§ **Given task 1**: Please locate every line in the entries below that contains the string "appoggiatura" and copy each one out. Case counts.

§ **Supplied passage**:
---

3d_gpu/architecture/decoder.mdwn

   1 # Decoder
   2
   3 * Context and walkthrough <https://libre-soc.org/irclog/%23libre-soc.2021-07-13.log.html>
   4 * First steps for a newbie developer [[docs/firststeps]]
   5 * bugreport <http://bugs.libre-riscv.org/show_bug.cgi?id=186>
   6
   7 The decoder is in charge of translating the POWER instruction stream into operations that can be handled by the backend.
   8
   9 Source code: <https://git.libre-riscv.org/?p=soc.git;a=tree;f=src/soc/decoder;hb=HEAD>
  10
  11 # POWER
  12
  13 The decoder has been written in python, to parse straight CSV files and other information taken directly from the Power ISA Standards PDF files. This significantly reduces the possibility of manual transcription errors and greatly reduces code size.  Based on Anton Blanchard's excellent microwatt design, these tables are in [[openpower/isatables]] which includes links to download the csv files.
  14
  15 The top level decoder object recursively drops through progressive levels of case statement groups, covering additional portions of the incoming instruction bits.  More on this technique - for which python and nmigen were *specifically* and strategically chosen - is outlined here <http://lists.libre-riscv.org/pipermail/libre-riscv-dev/2020-March/004882.html>
  16
  17 The PowerDecoder2, on encountering for example an ADD
  18 operation, needs to know whether Rc=0/1, whether OE=0/1, whether
  19 RB is to be read, whether an immediate is to be read and so on.
  20 With all of this information being specified in the CSV files, on
  21 a per-instruction basis, it is simply a matter of expanding that
  22 information out into a data structure called Decode2ToExecute1Type.
  23 From there it becomes easily possible for other parts of the processor
  24 to take appropriate action.
  25
  26 * [Decode2ToExecute1Type](https://git.libre-soc.org/?p=soc.git;a=blob;f=src/soc/decoder/decode2execute1.py;hb=HEAD)
  27
  28 ## Link to Function Units
  29
  30 The Decoder (PowerDecode2) knows which registers are needed, however what
  31 it does not know is:
  32
  33 * which Register file ports to connect to (this is defined by regspecs)
  34 * the order of those regfile ports (again: defined by regspecs)
  35
  36 Neither do the Phase-aware Function Units (derived from MultiCompUnit)
  37 themselves know anything about the PowerDecoder, and they certainly
  38 do not know when a given instruction will need to tell *them* to read
  39 RA, or RB.  For example: negation of RA only requires one operand,
  40 where add RA, RB requires two.  Who tells whom that information, when
  41 the ALU's job is simply to add, and the Decoder's job is simply to decode?

---

§ **Recorded data**:
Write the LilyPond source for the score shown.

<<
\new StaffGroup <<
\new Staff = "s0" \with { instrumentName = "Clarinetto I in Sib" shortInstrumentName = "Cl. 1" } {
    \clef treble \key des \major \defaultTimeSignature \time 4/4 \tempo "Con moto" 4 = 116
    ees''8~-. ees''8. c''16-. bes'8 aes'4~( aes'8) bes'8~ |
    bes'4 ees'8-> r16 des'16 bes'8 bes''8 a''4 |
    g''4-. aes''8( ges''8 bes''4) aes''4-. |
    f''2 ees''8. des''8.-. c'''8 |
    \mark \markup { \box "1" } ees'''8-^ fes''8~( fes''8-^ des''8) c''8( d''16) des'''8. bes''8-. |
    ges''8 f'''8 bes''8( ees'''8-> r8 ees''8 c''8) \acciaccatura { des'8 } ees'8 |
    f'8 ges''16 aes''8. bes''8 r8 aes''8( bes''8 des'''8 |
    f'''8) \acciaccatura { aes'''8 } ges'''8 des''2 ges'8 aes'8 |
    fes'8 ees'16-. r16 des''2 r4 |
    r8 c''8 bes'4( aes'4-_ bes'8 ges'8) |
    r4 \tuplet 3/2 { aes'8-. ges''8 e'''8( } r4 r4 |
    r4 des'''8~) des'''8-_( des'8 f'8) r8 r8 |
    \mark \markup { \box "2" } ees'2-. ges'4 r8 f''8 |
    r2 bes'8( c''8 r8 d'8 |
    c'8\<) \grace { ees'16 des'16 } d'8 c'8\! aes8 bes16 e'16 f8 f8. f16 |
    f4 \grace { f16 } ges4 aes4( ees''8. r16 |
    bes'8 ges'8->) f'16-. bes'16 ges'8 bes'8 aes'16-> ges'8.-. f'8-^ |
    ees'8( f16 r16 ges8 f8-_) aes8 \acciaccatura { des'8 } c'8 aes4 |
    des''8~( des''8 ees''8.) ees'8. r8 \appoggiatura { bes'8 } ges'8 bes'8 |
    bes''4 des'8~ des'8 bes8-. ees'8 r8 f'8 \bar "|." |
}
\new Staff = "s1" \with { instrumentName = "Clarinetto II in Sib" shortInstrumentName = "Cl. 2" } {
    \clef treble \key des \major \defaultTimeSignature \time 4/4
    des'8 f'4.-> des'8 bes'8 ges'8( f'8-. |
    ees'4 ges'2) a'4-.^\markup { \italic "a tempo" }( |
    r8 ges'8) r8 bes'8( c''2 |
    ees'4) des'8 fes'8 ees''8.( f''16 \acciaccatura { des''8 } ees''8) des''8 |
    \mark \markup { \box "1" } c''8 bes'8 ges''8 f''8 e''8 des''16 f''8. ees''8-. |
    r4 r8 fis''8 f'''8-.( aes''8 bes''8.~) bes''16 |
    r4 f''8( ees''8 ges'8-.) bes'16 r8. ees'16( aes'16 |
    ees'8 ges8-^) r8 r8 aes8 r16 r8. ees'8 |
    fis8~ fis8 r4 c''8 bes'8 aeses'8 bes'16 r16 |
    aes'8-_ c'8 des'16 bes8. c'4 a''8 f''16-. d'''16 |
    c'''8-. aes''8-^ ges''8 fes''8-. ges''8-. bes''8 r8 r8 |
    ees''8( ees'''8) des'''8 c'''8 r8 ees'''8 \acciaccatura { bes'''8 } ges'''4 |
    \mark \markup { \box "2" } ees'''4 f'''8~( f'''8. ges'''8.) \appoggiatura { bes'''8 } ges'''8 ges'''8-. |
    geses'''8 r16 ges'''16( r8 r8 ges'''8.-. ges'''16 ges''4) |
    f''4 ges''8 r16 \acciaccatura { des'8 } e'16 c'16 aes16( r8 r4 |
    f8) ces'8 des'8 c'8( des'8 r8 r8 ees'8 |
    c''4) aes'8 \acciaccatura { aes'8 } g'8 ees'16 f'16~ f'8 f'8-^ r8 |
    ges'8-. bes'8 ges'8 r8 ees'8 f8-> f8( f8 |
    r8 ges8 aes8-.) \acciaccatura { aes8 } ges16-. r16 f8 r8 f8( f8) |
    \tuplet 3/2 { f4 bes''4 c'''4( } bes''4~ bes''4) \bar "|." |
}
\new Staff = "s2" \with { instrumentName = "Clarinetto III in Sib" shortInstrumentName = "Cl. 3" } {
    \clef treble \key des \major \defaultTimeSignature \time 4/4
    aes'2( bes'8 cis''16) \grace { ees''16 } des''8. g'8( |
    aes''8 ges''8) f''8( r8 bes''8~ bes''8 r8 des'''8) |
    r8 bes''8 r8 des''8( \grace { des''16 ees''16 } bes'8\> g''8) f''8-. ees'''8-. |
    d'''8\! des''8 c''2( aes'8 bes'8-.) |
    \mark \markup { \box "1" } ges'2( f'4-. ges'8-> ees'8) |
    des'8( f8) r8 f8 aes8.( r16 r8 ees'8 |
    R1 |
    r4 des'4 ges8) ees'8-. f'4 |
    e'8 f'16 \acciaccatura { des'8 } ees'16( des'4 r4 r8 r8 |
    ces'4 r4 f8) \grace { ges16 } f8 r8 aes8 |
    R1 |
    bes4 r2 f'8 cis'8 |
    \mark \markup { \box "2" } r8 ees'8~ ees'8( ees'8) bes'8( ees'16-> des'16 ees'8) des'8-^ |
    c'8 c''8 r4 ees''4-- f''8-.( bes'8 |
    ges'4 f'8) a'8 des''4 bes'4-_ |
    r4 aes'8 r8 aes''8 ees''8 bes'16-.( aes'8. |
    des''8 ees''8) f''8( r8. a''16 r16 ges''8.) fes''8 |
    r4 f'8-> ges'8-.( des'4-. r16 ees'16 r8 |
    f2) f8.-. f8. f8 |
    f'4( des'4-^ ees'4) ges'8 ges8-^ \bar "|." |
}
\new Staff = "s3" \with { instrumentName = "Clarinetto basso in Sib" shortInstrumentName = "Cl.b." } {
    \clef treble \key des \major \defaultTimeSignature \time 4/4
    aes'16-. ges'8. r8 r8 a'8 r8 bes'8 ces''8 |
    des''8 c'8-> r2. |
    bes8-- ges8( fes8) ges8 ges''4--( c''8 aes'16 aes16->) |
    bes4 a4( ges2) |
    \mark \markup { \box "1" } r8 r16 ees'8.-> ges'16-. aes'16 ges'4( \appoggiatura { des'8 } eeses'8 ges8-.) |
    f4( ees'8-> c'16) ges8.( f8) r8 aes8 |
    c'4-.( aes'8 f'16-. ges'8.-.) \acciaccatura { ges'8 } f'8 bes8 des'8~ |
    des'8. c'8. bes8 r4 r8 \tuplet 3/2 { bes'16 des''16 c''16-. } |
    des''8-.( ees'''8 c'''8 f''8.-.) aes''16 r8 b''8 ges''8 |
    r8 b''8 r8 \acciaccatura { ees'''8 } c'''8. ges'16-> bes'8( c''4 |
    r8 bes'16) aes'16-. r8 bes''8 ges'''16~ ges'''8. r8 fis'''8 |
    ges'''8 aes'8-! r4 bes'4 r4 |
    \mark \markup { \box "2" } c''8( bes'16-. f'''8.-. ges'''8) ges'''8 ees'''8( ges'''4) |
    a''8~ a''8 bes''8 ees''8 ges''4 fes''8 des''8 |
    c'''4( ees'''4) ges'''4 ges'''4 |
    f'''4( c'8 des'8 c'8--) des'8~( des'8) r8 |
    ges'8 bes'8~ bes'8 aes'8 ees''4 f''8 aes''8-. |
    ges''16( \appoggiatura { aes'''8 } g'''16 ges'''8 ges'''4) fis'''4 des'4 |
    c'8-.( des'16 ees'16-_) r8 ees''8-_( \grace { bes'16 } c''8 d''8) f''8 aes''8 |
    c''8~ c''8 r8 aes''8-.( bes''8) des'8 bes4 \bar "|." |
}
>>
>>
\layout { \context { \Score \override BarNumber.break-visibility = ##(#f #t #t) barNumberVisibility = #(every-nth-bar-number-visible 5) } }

---

§ **Given task 2**: Write the next part of the decoder page above, starting right after its final sentence.

§ **Answer 1**:
    des''8~( des''8 ees''8.) ees'8. r8 \appoggiatura { bes'8 } ges'8 bes'8 |
    \mark \markup { \box "2" } ees'''4 f'''8~( f'''8. ges'''8.) \appoggiatura { bes'''8 } ges'''8 ges'''8-. |
    \mark \markup { \box "1" } r8 r16 ees'8.-> ges'16-. aes'16 ges'4( \appoggiatura { des'8 } eeses'8 ges8-.) |
    ges''16( \appoggiatura { aes'''8 } g'''16 ges'''8 ges'''4) fis'''4 des'4 |

§ **Answer 2**:
  42
  43 This is where a special function called "rdflags()" comes into play.
  44 rdflags works closely in conjunction with regspecs and the PowerDecoder2,
  45 in each Function Unit's "pipe\_data.py" file.  It defines the flags that
  46 determine, from current instruction, whether the Function Unit actually
  47 *wants* any given Register Read Ports activated or not.
  48
  49 That dynamically-determined information will then actively disable
  50 (or allow) Register file Read requests (rd.req) on a per-port basis.
  51
  52 Example:
  53
  54     class ALUInputData(IntegerData):
  55         regspec = [('INT', 'ra', '0:63'), # RA
  56                    ('INT', 'rb', '0:63'), # RB/immediate
  57                    ('XER', 'xer_so', '32'), # XER bit 32: SO
  58                    ('XER', 'xer_ca', '34,45')] # XER bit 34/45: CA/CA32
  59
  60 This shows us that, for the ALU pipeline, it expects two INTEGER
  61 operands (RA and RB) both 64-bit, and it expects XER SO, CA and CA32
  62 bits.  However this information - as to which operands are required -
  63 is *dynamic*.
  64
  65 Continuing from the OP_ADD example, where inspection of the CSV files
  66 (or the ISA tables) shows that we optionally need xer_so (OE=1),
  67 optionally need xer_ca (Rc=1), and even optionally need RB (add with
  68 immediate), we begin to understand that a dynamic system linking the
  69 PowerDecoder2 information to the Function Units is needed.  This is
  70 where power\_regspec\_map.py comes into play.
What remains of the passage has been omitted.